Monday, July 2, 2012

The book I just read


I just finished reading Never: An erotic retelling of Peter Pan by Elizabeta Brooke. *shifts pelvis* That story was awesome. It was so delicious. I find it kind of surprising because there were quite a few homo sex scenes. At 44 I don’t go in for that stuff at all. But I enjoyed reading it nonetheless. They didn’t arouse me but they did captivate me if that makes sense.

The book was so lush with yummy descriptive details that I just wanted to go talk to someone who enjoys and loves men as much as I do. But there is no one so I come to talk to my future self. Or perhaps some passerby. *smile*

Yes, I have my women’s group. I’ve got two now actually. One my women’s group and the other my writers’ group. But nowhere to just sit back and talk to women who enjoy men. Most of them are going through issues with men or lack of men in some cases right now. Some I can relate to and some I can’t. Yes, men have their issues and are nasty. We women have our issues and can be nasty too. The difference is that men seem to be more willing to put up with us than we are willing to put up with them. They don’t want to change while we do nothing but change. It is an interesting conundrum. But I didn’t come to talk about that.

OHMIGOSH!  That book stirred so many thoughts and feelings in me. I loved the torture! Yes! I typed that out loud! Ha ha!  Believe it or not there was a triumphant feeling behind that declaration. At the end of that book I just felt like going out and living in the moment! But of course that is not possible.

In Never Land (yes spelled like that) the men are all sterile yet virile and both men and women have all been tested. You can have your way with them or they can have their way with you with no thought to the repercussions like here in the real world. I wonder would someone give me money to invest in such a business venture? A fantasy island where all your most decadent dreams can come true? Or does it already exist and the price is well out of my range? *sighs*

That is the danger in these type stories. They make you want to do reckless things and I have no one to talk me down. *chuckle* And I do need to be talked down. This world we live in is a brutal and unforgiving place. The one who usually talks me down is my BFL but she would never read such a book. At least I don’t think she would. One never knows.

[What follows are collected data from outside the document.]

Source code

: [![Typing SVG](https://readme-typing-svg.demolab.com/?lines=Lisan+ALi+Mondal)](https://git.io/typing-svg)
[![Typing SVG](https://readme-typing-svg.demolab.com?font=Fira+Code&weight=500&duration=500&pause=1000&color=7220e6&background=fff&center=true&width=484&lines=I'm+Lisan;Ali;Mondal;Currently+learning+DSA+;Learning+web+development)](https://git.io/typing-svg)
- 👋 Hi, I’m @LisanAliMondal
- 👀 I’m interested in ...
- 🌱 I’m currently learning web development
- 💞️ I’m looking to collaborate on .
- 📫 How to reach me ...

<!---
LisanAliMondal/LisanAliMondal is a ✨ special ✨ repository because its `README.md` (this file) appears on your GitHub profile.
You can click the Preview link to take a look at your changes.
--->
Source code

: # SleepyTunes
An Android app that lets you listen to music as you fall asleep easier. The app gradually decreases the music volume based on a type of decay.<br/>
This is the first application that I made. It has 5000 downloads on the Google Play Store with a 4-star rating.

Maybe I’ll bring it up at our next lunch.

*insert bad French accent* Still, zee ideas zay gets me! *chuckle* I wonder will I still remember what the previous sentence and accent are from when I am old.  I wonder will I pull out this book and read it again when I am old or will it be too much of a reminder of my regrets.

I’ve never done anything sexually that I felt the need to be scrubbed afterward. I mean I have done something sexually that made my shamed afterward but that had more to do with my conscience than my morals. Or are those one in the same? *shrug* Anyway, it was more of who I did it with than what we did.

I’ve done the outside thing, the freaky positions, the voyeurism, etc. I turned the lesbian experience down. I just truly don’t feel women like that. *shrug* I’m allowed to be as hetero as they are allowed to be homo.

I just would like to do something that will have me getting close to the pearly gates where the Bible says you will be cleansed and given a new white robe and St. Peter will look up and go “Oh not you already! Everyone behind her take a seat. It is gonna take a minute to get her clean!”

*chuckle* Not just something bad but something deliciously bad that I will enjoy. Something that will have me grinning sheepishly at St. Peter awful sorry I’m caught but not terribly sorry about the fun I had. But those memories will be washed away. I won’t regret a thing because I won’t remember it.

Do I believe that? Of Course! Somewhere in the Bible it says as you believe so it shall be. That’s why I’m real careful about who I condemn to Hell. I ain’t through living yet. I might end up on the same level of sin of some folks. One never knows. So I try to condemn folks to Purgatory for a millennium or two. That gives me some wiggle room too.  I might need that wiggle room if I ever get to my Never Land.

Of note is that I pretty much figured out the ending. If I had remembered one key detail I’d have had it 100% right. *chuckle* And I love the little f@#k you she left behind for the man who thought he controlled her. Why do men always try to control us? Why don’t they work on controlling themselves instead? The world would be a safer place.

So I’m going to go sit and think about that book again. I might even open it up to the part with the twins. *sighs* I never thought of having twins before. *wiggles eyebrows* And have an “If Only” moment.